"Oliver" still has a score that invites adults and children to hum happily along, a virtue that is particularly crucial in the Kodak Theater launch of Cameron Mackintosh's touring version that is swamped by overly busy direction and miscasting in many of the major roles.
“Oliver” still has a score that invites adults and children to hum happily along, a virtue that is particularly crucial in the Kodak Theater launch of Cameron Mackintosh’s touring version that is swamped by overly busy direction and miscasting in many of the major roles.
After an enjoyable ensemble blend of hungry children singing “Food, Glorious Food,” “Oliver” sacrifices Dickensian grit for sweetness. Oliver Twist (Justin S. Pereira) is clean-cut, cute and huggable, but he doesn’t suggest the inner steel that would enable him to vanquish one mortal enemy after another. Another miscalculation is Mr. Bumble (Ken Clement), the workhouse villain who ignores Oliver’s request for a second helping, and sells him as punishment for daring to ask, “please, sir, I want some more.” There’s no threat to Bumble’s meanness, and his brief number “I Shall Scream” with the domineering Widow Corney (Gwen Eyster) comes across as unnecessary filler.

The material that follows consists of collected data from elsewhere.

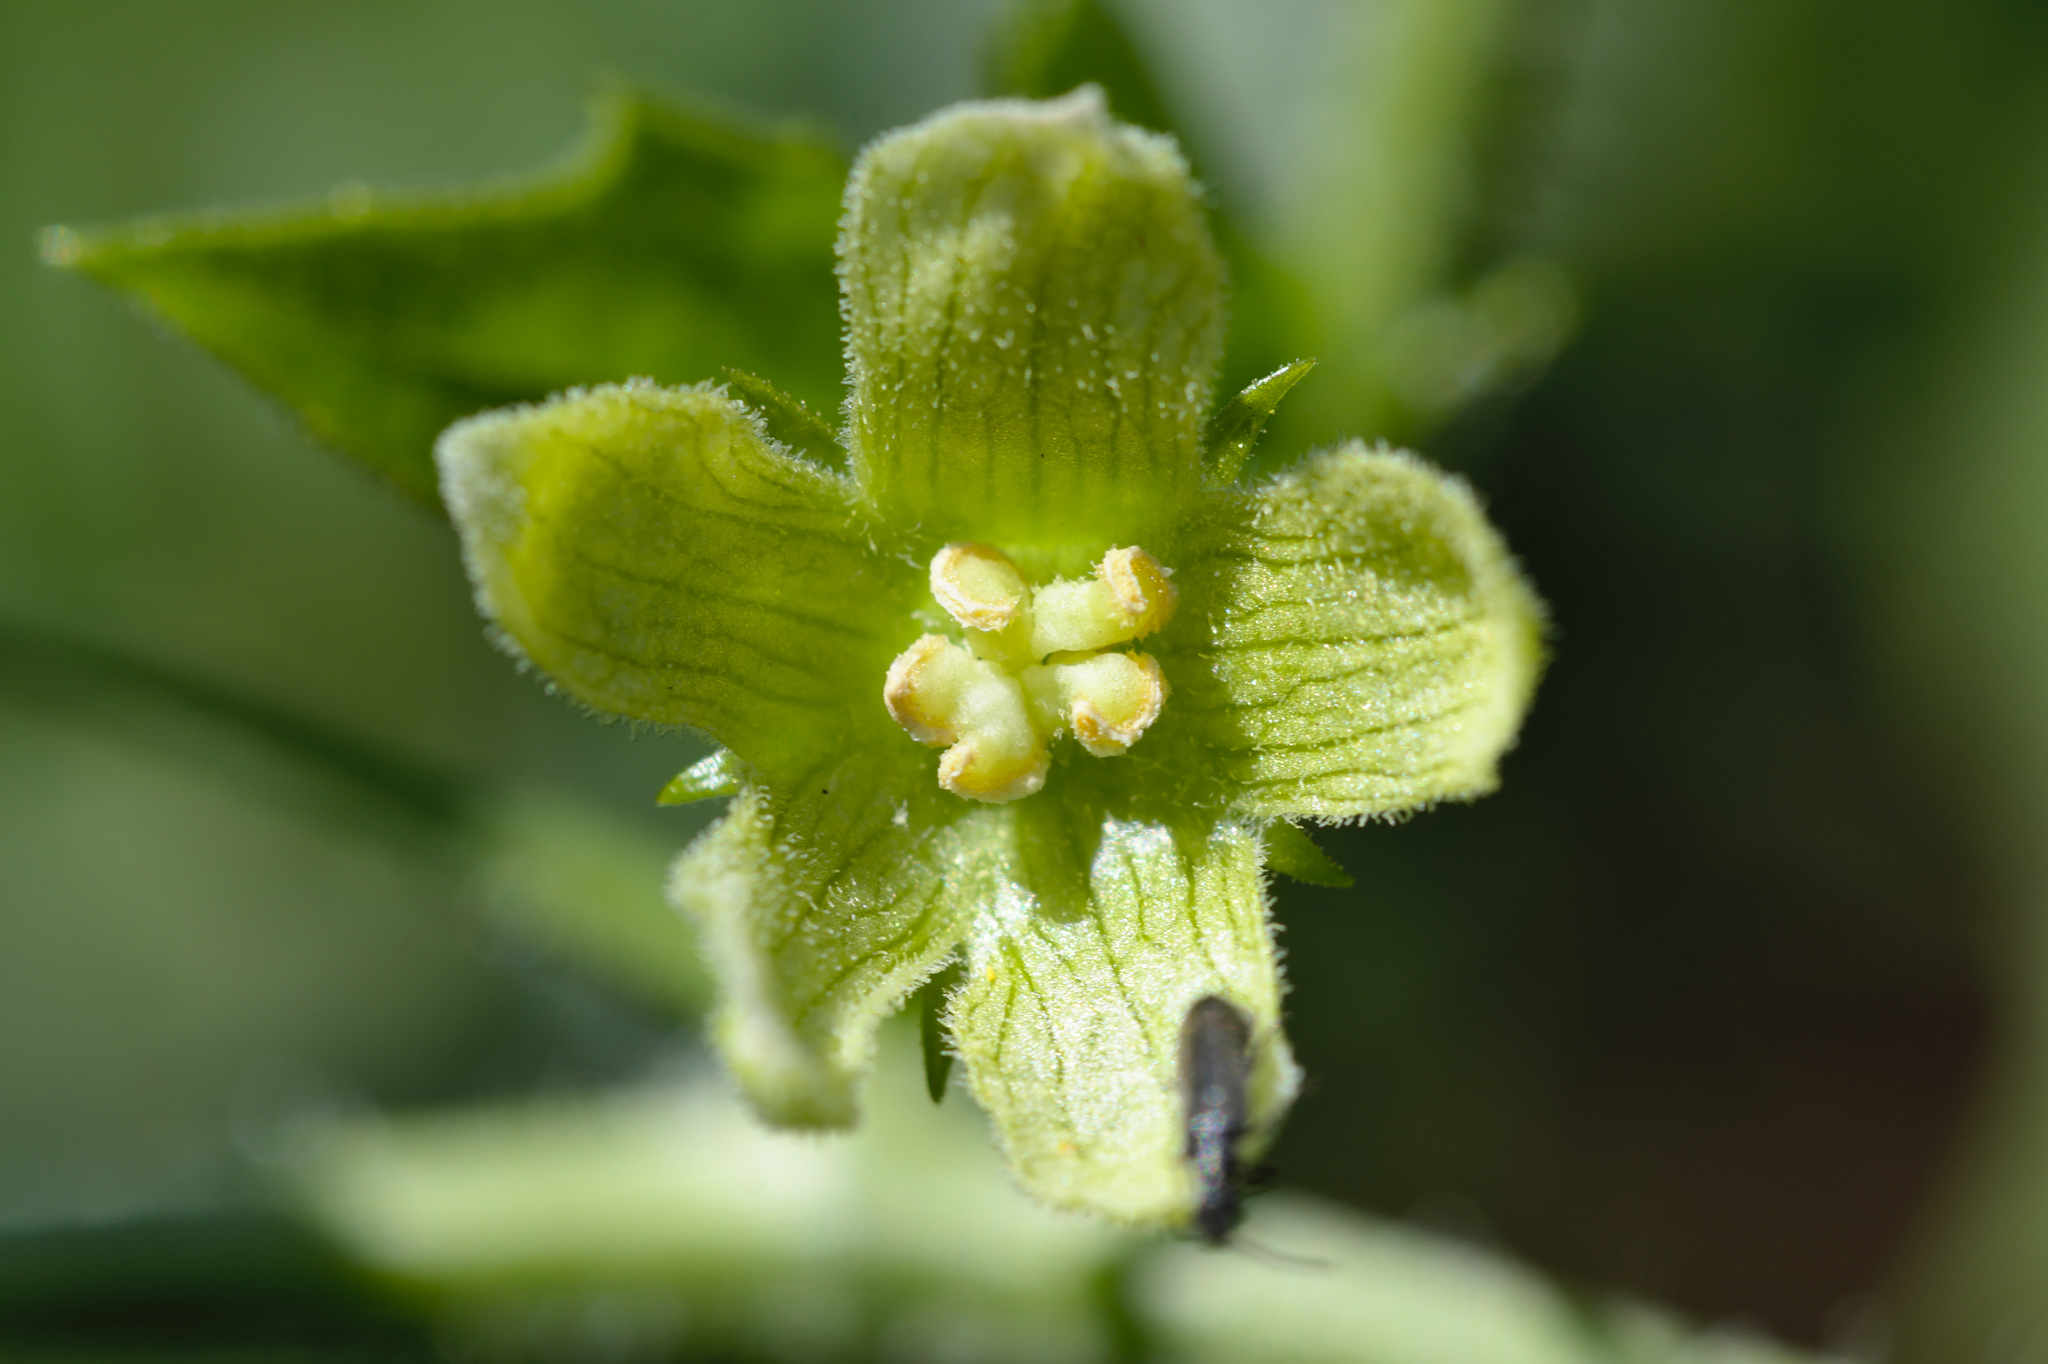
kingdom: Plantae
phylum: Tracheophyta
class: Magnoliopsida
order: Cucurbitales
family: Cucurbitaceae
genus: Bryonia
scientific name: Bryonia dioica
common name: White bryony
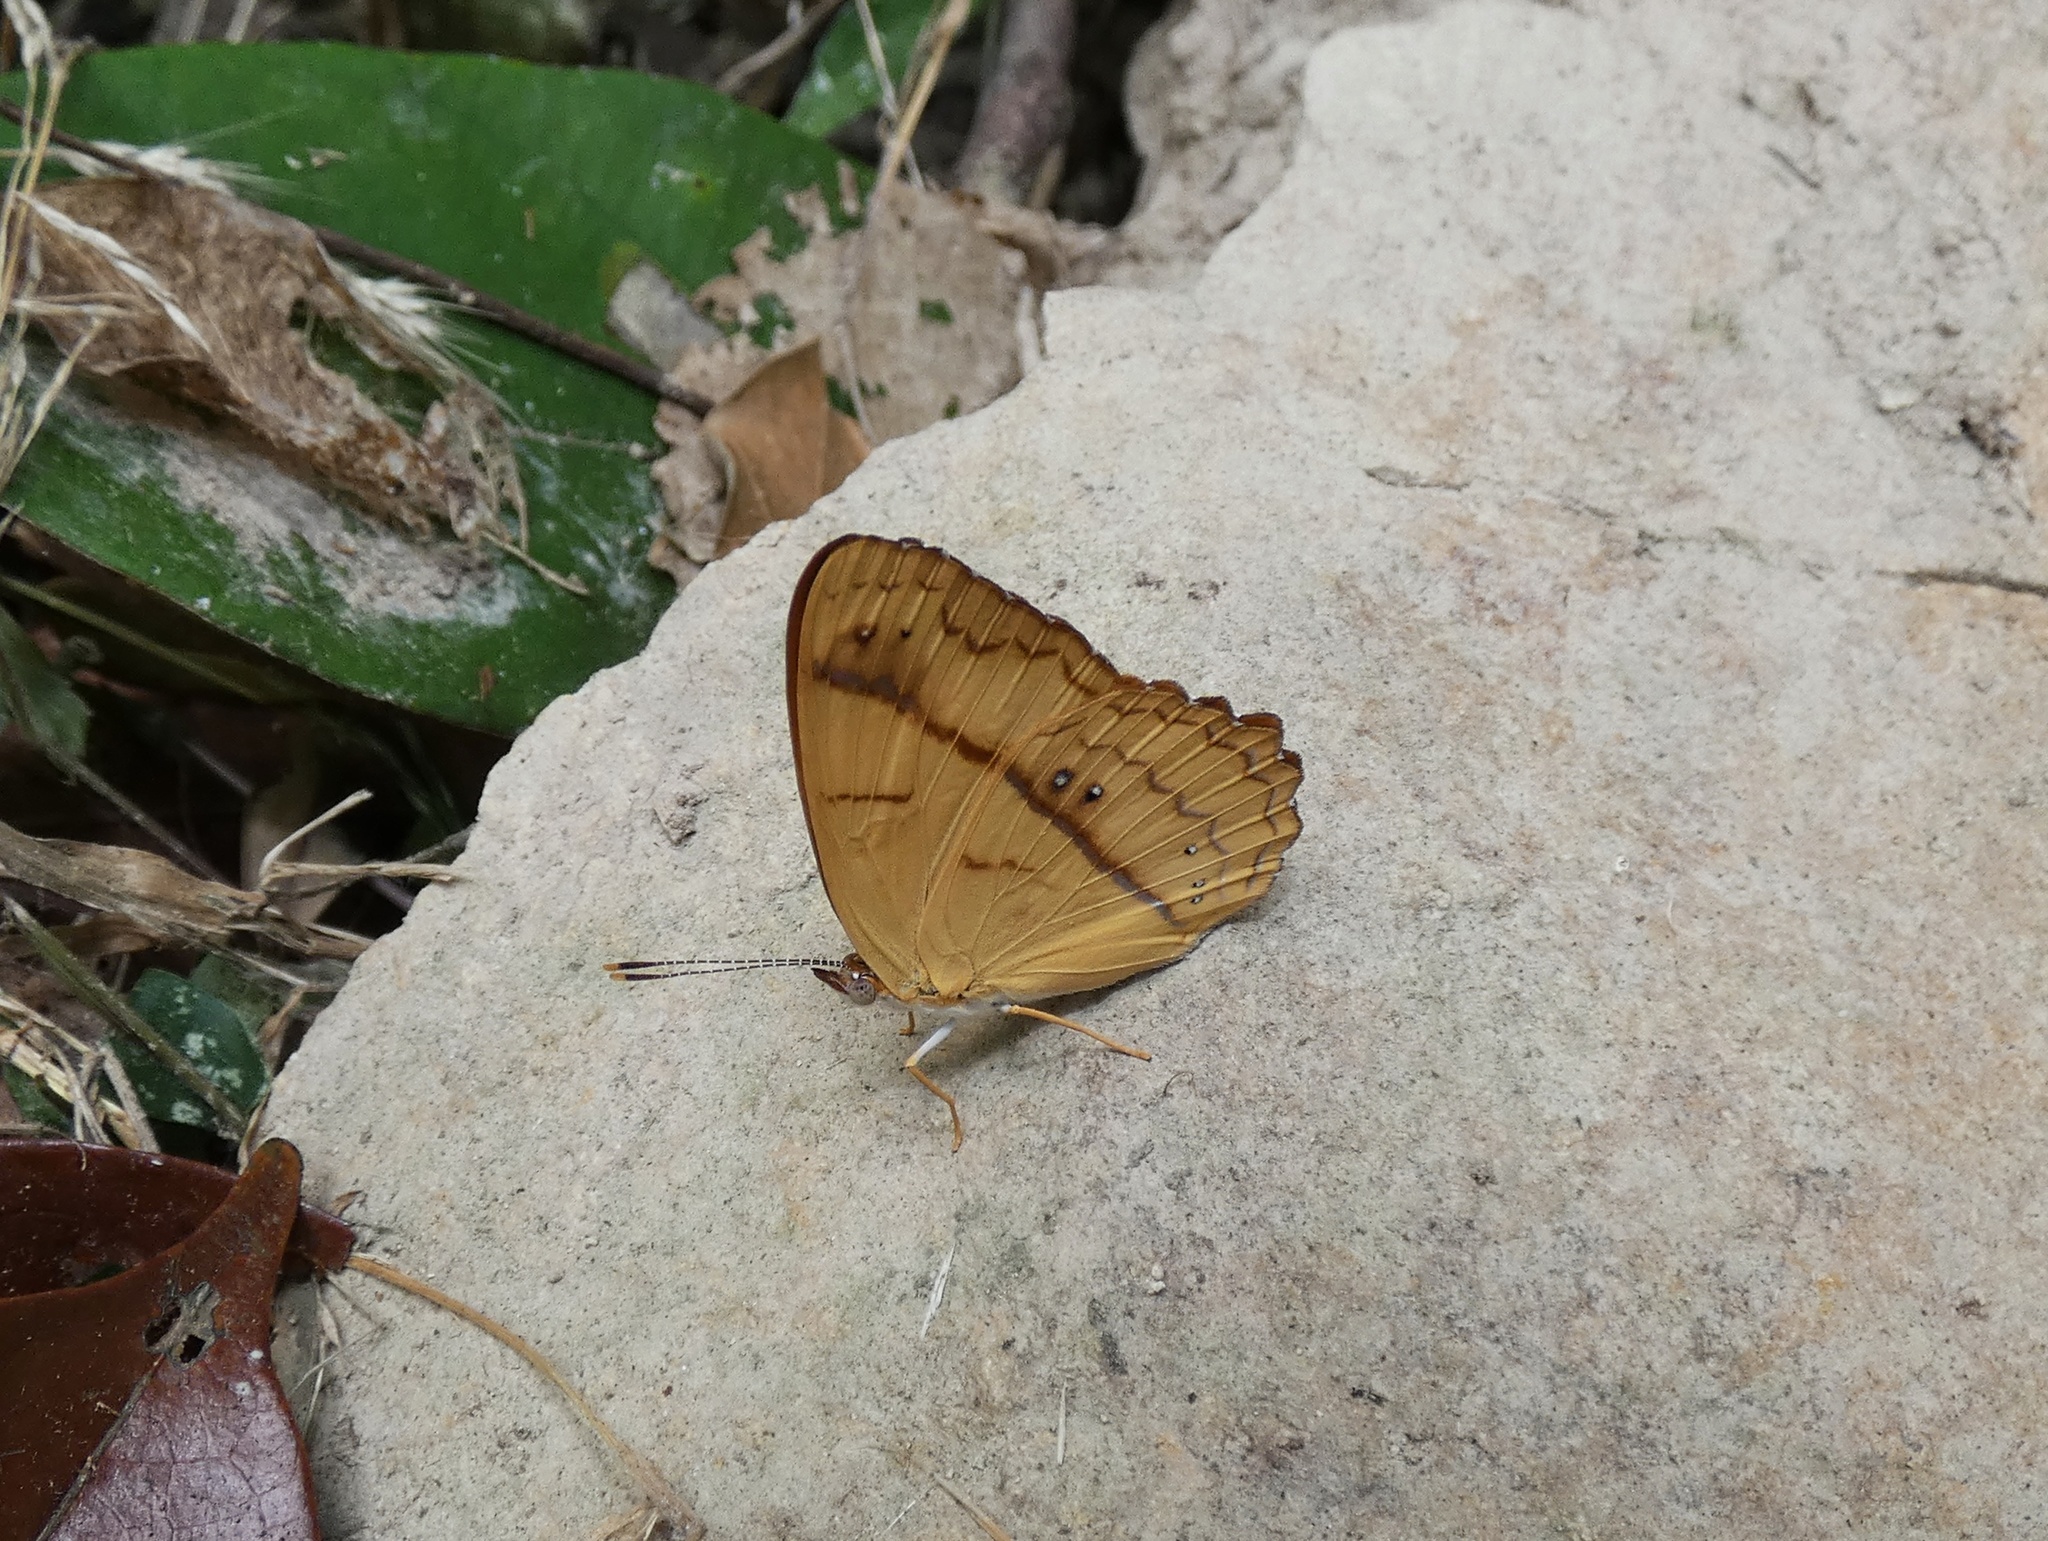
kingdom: Animalia
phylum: Arthropoda
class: Insecta
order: Lepidoptera
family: Nymphalidae
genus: Nica
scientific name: Nica flavilla
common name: Mandarin nica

Once sold to a casket maker, Oliver encounters Mrs. Sowerberry (Kimberley Xavier Martins), whose sharp cruelty is truly Dickensian and pumps blood into the plot. Oliver’s plaintive, pathetic “Where Is Love?” is well justified in the face of her viciousness, and provides the production’s most affecting moment.
As always, however, the massive portion of “Oliver” rests on the shoulders of master thief Fagin (Mark McCracken). McCracken has physical presence, but the oily, treacherous aspects of the character are barely discernible. Called an “avaricious old skeleton” he furnishes a wholesome rendition of “You’ve Got to Pick a Pocket Or Two” that dilutes the number’s gleefully manipulative undercurrents.
Shane R. Tanner is closer to authentic Victorian melodrama as barbaric Bill Sikes, without achieving that heinous hissability factor so essential to Dickens’ blackly drawn bad guys. More on the mark is Andrew Blau’s cunning, appealingly playful Artful Dodger.
The show’s chief distinction is Renata Renee Wilson’s Nancy, Sikes’ prostitute mistress; she possesses a sexy, smoky voice that wraps itself around “As Long as He Needs Me” and makes the song her own. Tough and streetwise, she brings the part both earthiness and dignity. She scores on “It’s a Fine Life” and successfully battles a sound system that nearly drowns her out on “Oom-Pah-Pah.”
Much of the score is blurred by frenetic hyperactivity, making her quiet solos especially vibrant and welcome. She even triumphs over an awkwardly staged death scene, remaining in our thoughts as the story hurtles forward and wraps up too hastily. There’s no time to digest Nancy’s murder before Oliver is reclaimed, Fagin dismissed, Sikes shot and the cast beamingly onstage with final reprises.
Director Graham Gill’s best overall contribution is the lilting and beautifully presented “Who Will Buy,” spotlighting clowns, balloons, a strong man and a ballerina with red and pink parasol, images that recall the lush colors of Vincente Minnelli. Adrian Vaux’s set design, both bleak (London bridge) and sumptuous (a brightly lit London street) provides needed period atmosphere, and Jenny Kagan’s lighting lends magic to snowfalls and fog. Musically, though, the performers are sometimes out of tune, diminishing William David Brohn’s expert orchestrations.